# My king quad low on power



## SuzukiMudder (Jan 21, 2011)

kk i had the spark arrestor thingy out on the back of my exhaust will that affect my bike in any way other then the sound? and emissions? Also i noticed i was low on oil would this constitute to the problem? Would like to know if none of these would do anything what would?

My clutch is fine (belt aint slipping) its that when i try to take off catwalking on the pavement like i normally would it just doesnt lol.... it like bogs type thing.


----------



## Roboquad (Sep 8, 2009)

Fuel?


----------



## SuzukiMudder (Jan 21, 2011)

new tank of supreme gasoline with a little bit of FI cleaner


----------



## blue beast (Feb 16, 2010)

plugs ...air filter stopped up (just a little might make a difference) make sure to blow it out good ..some suggestions i would check....


----------



## Roboquad (Sep 8, 2009)

I was thinking the pump, seems to be common problem on those bikes.


----------



## SuzukiMudder (Jan 21, 2011)

ill check the plug , was just gonna replace it, should i get one of those iridium tip or will like a ngk or champion do?


----------



## SuzukiMudder (Jan 21, 2011)

yea think its gonna be the plug that caused power loss, ill post a video if i can on how bad it was. Like its liquid cooled right , well the hole where the spark plug is was just full of mud pretty much.. OOPS lol


----------



## Roboquad (Sep 8, 2009)

make sure to fill the boot with Dielectric grease. NGKCR7EIX is our common iridium plug for the bruit. good luck.


----------



## Bootlegger (Dec 18, 2008)

On the KQ the best plug you can get is the regular NGK CR6E. I tried all the other plugs and you really won't gain anything. It might start a little better.

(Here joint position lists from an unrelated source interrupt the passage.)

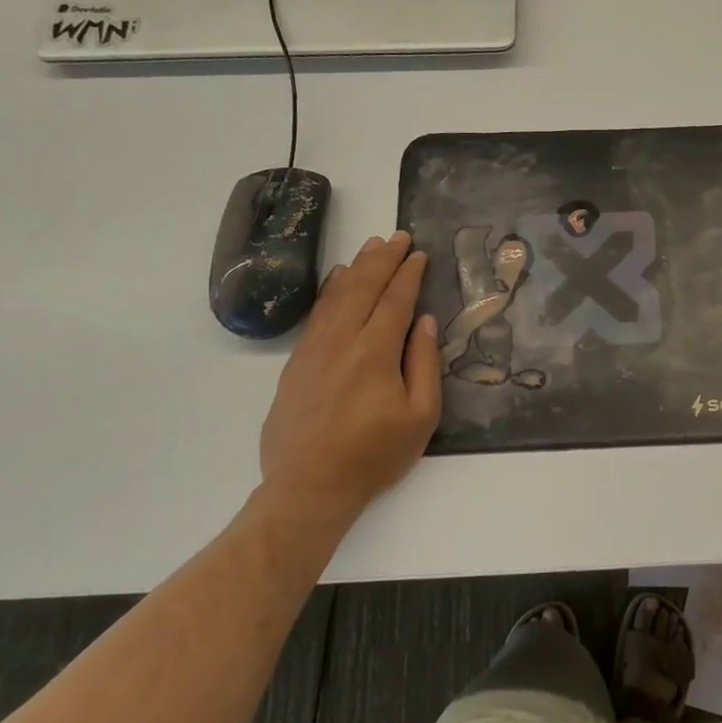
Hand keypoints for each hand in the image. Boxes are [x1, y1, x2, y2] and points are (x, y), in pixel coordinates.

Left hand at [256, 230, 441, 530]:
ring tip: (372, 247)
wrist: (309, 486)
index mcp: (375, 352)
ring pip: (336, 295)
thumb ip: (424, 364)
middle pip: (363, 287)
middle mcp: (342, 341)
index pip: (395, 300)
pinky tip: (337, 279)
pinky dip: (329, 290)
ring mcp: (314, 349)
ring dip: (356, 267)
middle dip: (382, 259)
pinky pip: (316, 314)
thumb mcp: (420, 416)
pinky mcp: (296, 362)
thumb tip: (424, 322)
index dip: (408, 274)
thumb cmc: (374, 454)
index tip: (419, 253)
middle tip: (398, 237)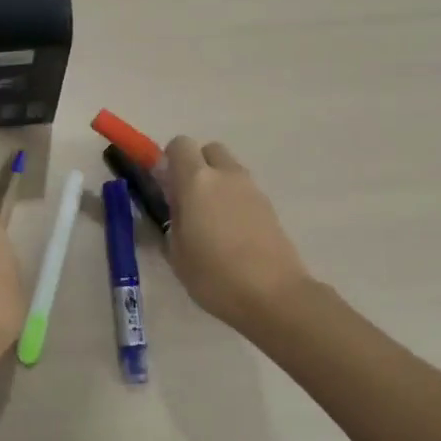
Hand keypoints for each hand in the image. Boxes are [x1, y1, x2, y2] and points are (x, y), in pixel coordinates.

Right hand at [158, 136, 314, 333]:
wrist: (274, 296)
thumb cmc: (214, 275)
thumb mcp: (176, 252)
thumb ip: (173, 217)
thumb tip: (177, 204)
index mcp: (197, 180)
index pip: (180, 145)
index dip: (169, 160)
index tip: (165, 186)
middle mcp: (226, 175)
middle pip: (209, 150)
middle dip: (197, 166)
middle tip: (189, 200)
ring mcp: (252, 189)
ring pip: (229, 170)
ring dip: (217, 183)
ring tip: (211, 222)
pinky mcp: (270, 206)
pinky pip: (244, 191)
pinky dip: (235, 201)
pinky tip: (232, 235)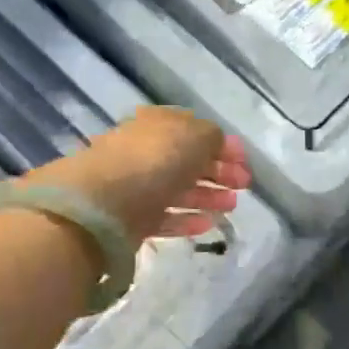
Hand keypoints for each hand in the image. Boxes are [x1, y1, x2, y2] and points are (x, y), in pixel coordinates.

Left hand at [42, 107, 249, 241]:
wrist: (103, 204)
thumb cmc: (154, 160)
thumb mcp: (195, 136)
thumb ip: (213, 138)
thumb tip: (218, 145)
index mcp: (157, 124)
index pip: (194, 130)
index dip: (222, 144)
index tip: (245, 162)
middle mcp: (145, 151)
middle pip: (186, 160)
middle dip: (217, 171)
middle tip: (243, 185)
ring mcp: (136, 186)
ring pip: (178, 189)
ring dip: (207, 196)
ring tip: (231, 206)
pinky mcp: (130, 219)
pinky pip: (164, 217)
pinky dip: (186, 219)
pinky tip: (208, 224)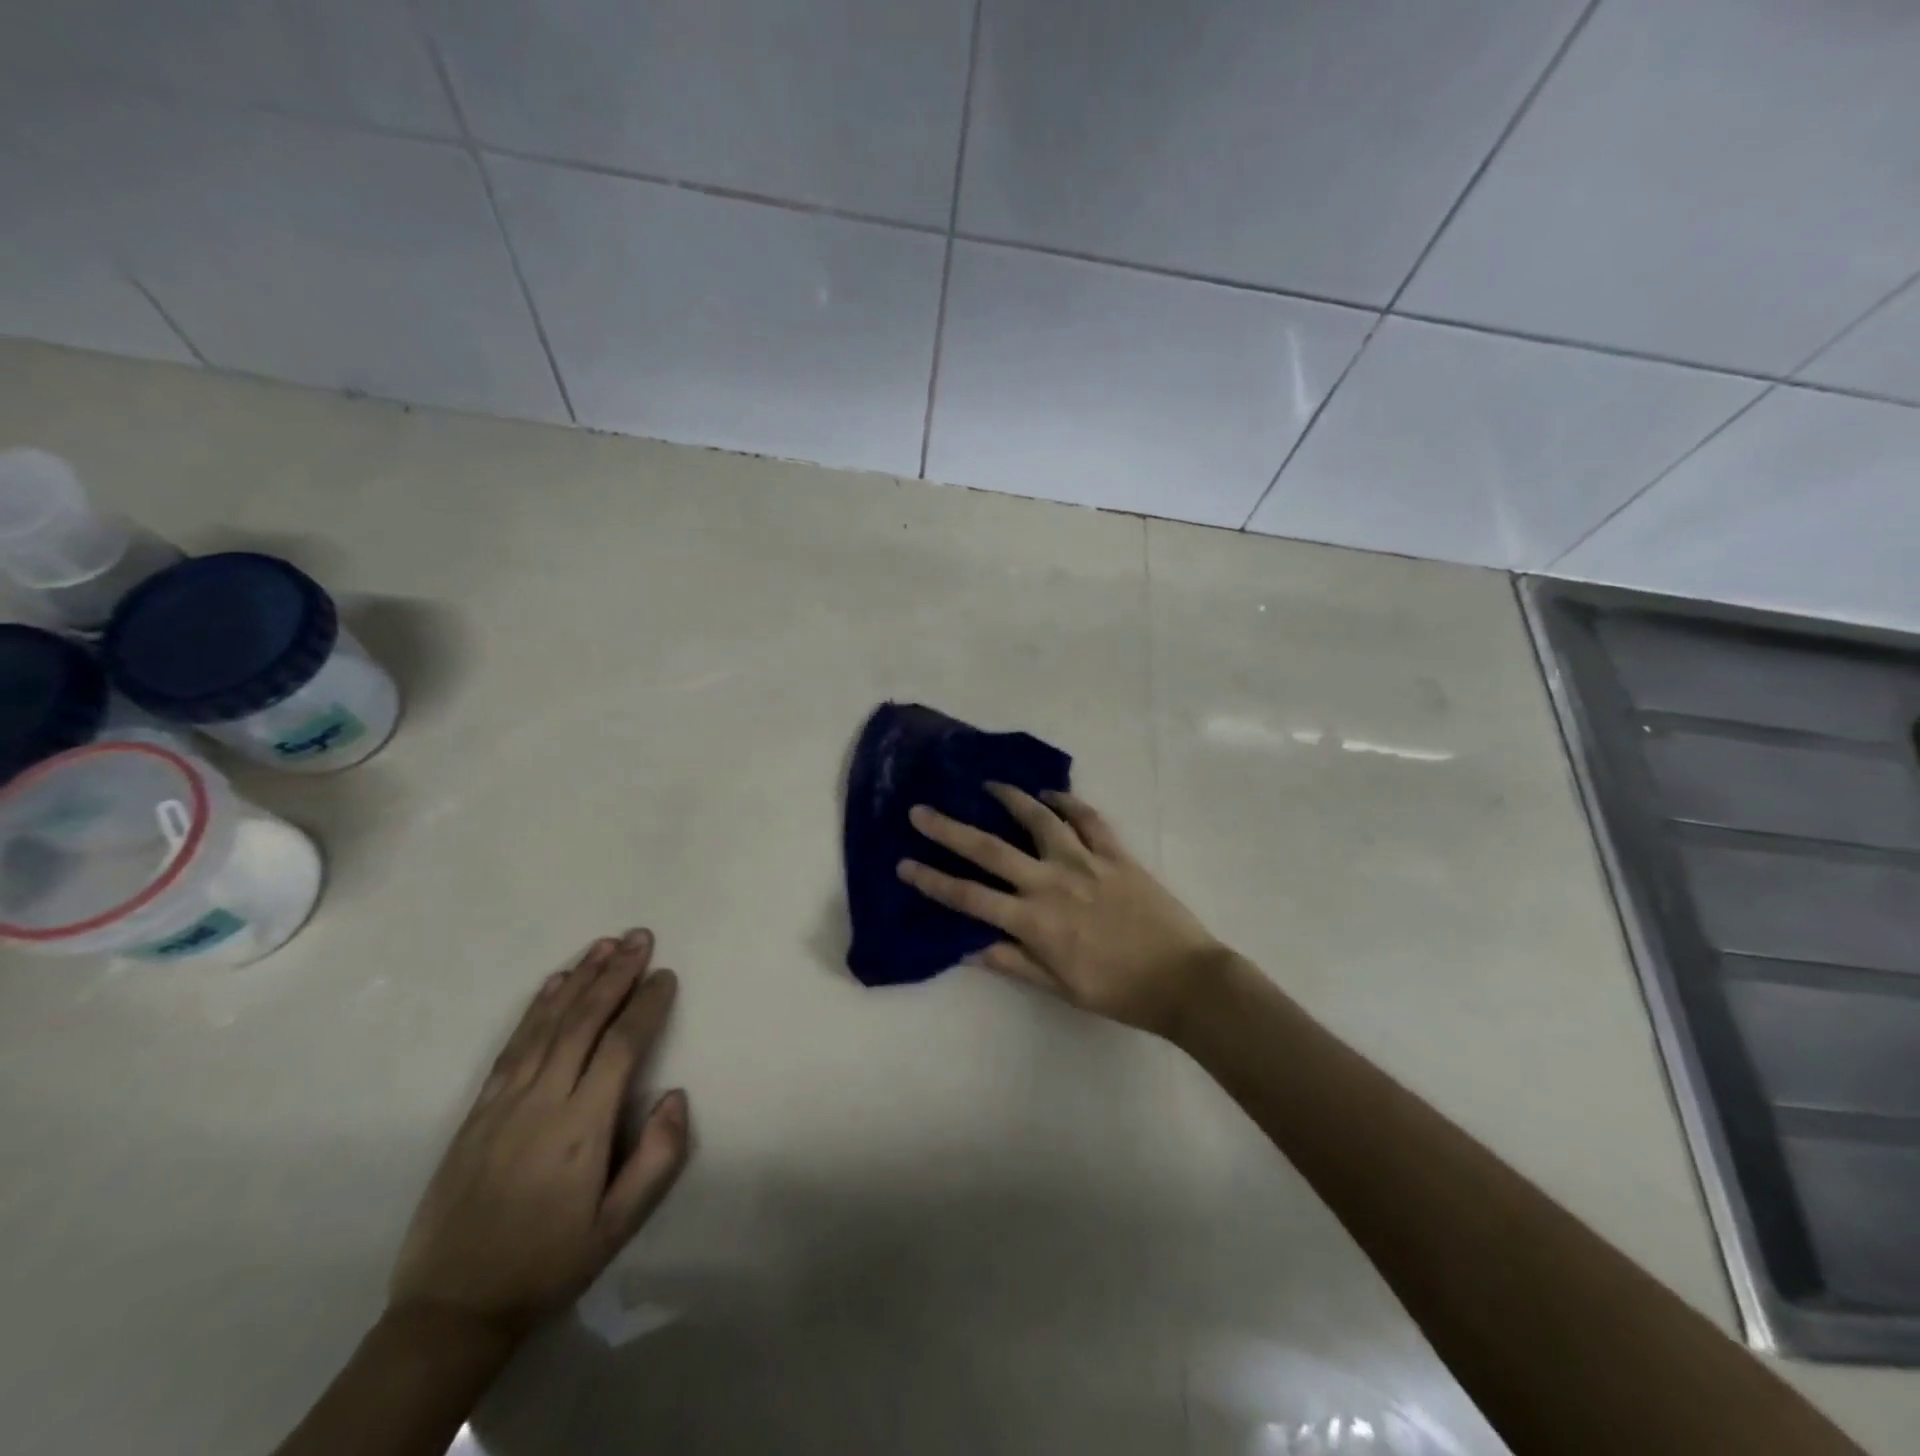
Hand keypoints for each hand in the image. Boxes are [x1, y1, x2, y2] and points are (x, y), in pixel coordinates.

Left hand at [388, 930, 690, 1341]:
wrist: (450, 1309)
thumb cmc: (547, 1264)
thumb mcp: (617, 1227)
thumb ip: (657, 1159)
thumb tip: (675, 1095)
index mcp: (581, 1127)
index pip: (621, 1046)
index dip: (646, 1005)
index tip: (666, 975)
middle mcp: (543, 1100)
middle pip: (584, 1020)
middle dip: (615, 974)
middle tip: (640, 937)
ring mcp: (505, 1101)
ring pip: (548, 1023)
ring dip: (579, 978)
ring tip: (605, 945)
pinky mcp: (478, 1109)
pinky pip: (513, 1044)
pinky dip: (537, 1007)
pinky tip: (554, 983)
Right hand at [897, 786, 1226, 1038]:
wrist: (1184, 979)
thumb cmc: (1119, 991)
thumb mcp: (1060, 988)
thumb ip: (1014, 962)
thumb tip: (969, 947)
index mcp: (1034, 920)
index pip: (969, 897)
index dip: (932, 880)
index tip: (904, 863)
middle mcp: (1051, 882)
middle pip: (990, 849)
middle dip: (949, 830)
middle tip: (920, 811)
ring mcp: (1085, 861)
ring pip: (1038, 819)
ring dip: (1009, 798)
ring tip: (988, 785)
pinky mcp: (1116, 853)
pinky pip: (1088, 818)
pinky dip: (1067, 802)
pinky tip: (1052, 795)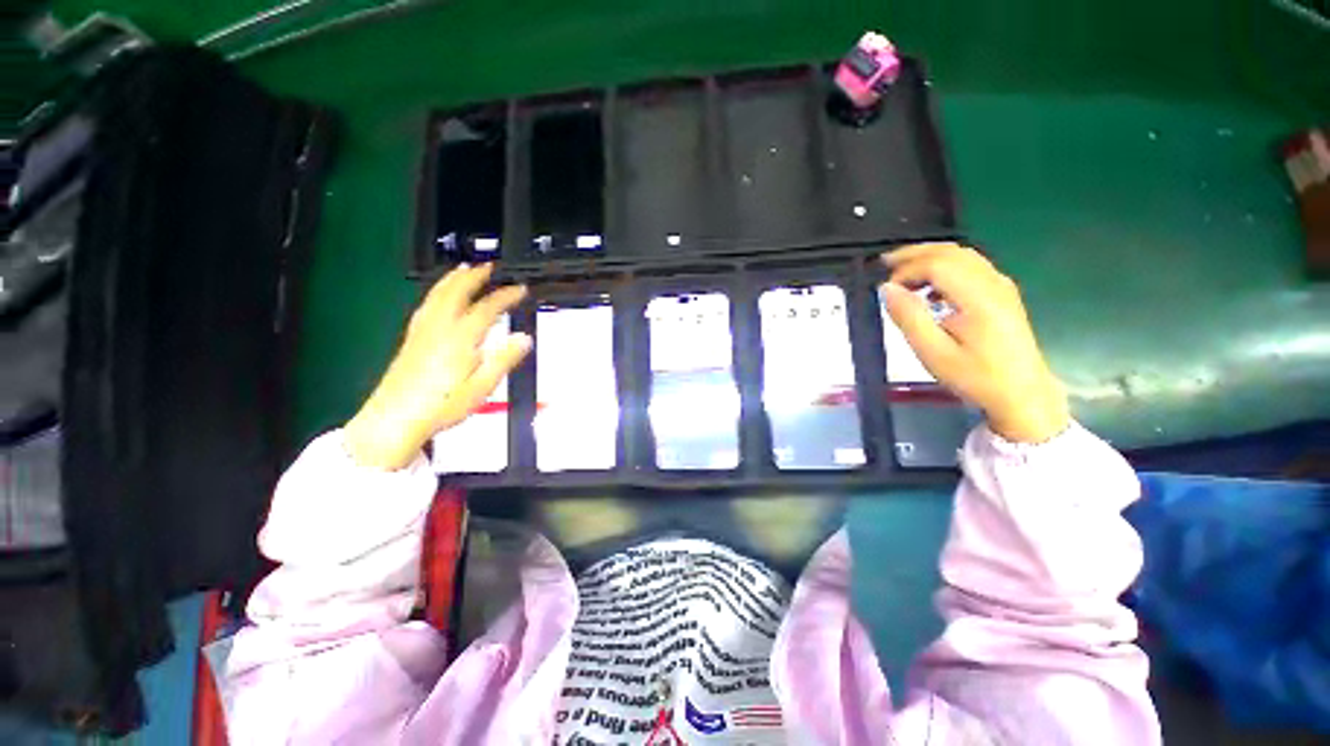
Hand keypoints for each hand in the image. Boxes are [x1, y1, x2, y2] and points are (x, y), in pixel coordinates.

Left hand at [344, 264, 531, 469]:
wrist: (394, 420)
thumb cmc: (443, 406)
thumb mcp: (481, 387)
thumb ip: (503, 360)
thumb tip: (524, 338)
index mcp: (460, 340)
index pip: (486, 309)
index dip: (505, 296)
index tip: (520, 289)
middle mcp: (440, 329)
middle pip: (456, 293)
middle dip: (474, 277)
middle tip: (489, 266)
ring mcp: (422, 332)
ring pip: (437, 296)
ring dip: (452, 279)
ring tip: (463, 268)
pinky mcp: (411, 340)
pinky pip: (425, 306)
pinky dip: (436, 293)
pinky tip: (438, 296)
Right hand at [880, 243, 1068, 442]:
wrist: (1022, 393)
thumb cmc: (975, 377)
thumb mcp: (934, 353)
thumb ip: (909, 317)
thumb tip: (887, 288)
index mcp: (979, 298)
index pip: (938, 264)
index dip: (907, 270)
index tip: (886, 290)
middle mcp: (994, 283)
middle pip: (951, 252)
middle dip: (915, 254)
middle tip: (884, 264)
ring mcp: (1001, 286)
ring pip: (962, 255)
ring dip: (929, 257)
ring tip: (901, 272)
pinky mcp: (1002, 293)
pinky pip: (970, 266)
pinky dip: (944, 266)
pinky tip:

I would pull the rear fender off and check your fuel pressure. It should be 43lbs. If its below 40 you can get a new pump for $25 off Ebay. Just take your old one outta the canister. Thats whats been in my for 1.5 years.


----------



## SuzukiMudder (Jan 21, 2011)

how do i check the fuel pressure?


----------



## SuzukiMudder (Jan 21, 2011)

i hope its not that but yea i need to find a helicoil.... where can i get that.. at the dealer? heli coil cause the engine block where the plug for the oil goes in is stripped.... the bolt isnt stripped the block is so anyone know where i can find that or any other solutions?


----------



## SuzukiMudder (Jan 21, 2011)

go the oil pan fixed and if anybody wants to know the helicoil set you need is 31/64's
using a half inch wouldnt of been good because there woulda been a litle bit of jiggle but its about 130$ for that kit


----------



## Bootlegger (Dec 18, 2008)

You have to pull your rear fenders off. Where the fuel pump is disconnect the hose. Then take a fuel pressure gauge and hook it up and turn the key and switch on. It should be 43lbs. Any less than 40-41 will cause issues. You can get a new pump off Ebay for $25. Thats what I've had in mine for 1.5 years. You just have to take your old one outta the canister.


----------



## Roboquad (Sep 8, 2009)

The fuel pump is the same for a 2005 KIA Sorento. Funny. I can get you the part no. If you need it


----------



## SuzukiMudder (Jan 21, 2011)

would a auto garage have that gauge? and yea roboquad can i get that part no. cause if its cheap enough ill just get that instead of waiting for ebay shipping lol

also i had to rip out my snorkle cause i wasnt gettting enough air ... or is it possible to be getting too much air? i dunno, all i know is that i ripped it out and i was catwalking and wheelieing like before!

Another issue i found is if the quad is cold like it hasnt ran for 5 hours maybe even like 3 hours like i drove it around , 3 hours later i get on and i go to leave and it just stalls an **** until i get it good and warmed up.... is that normal?


----------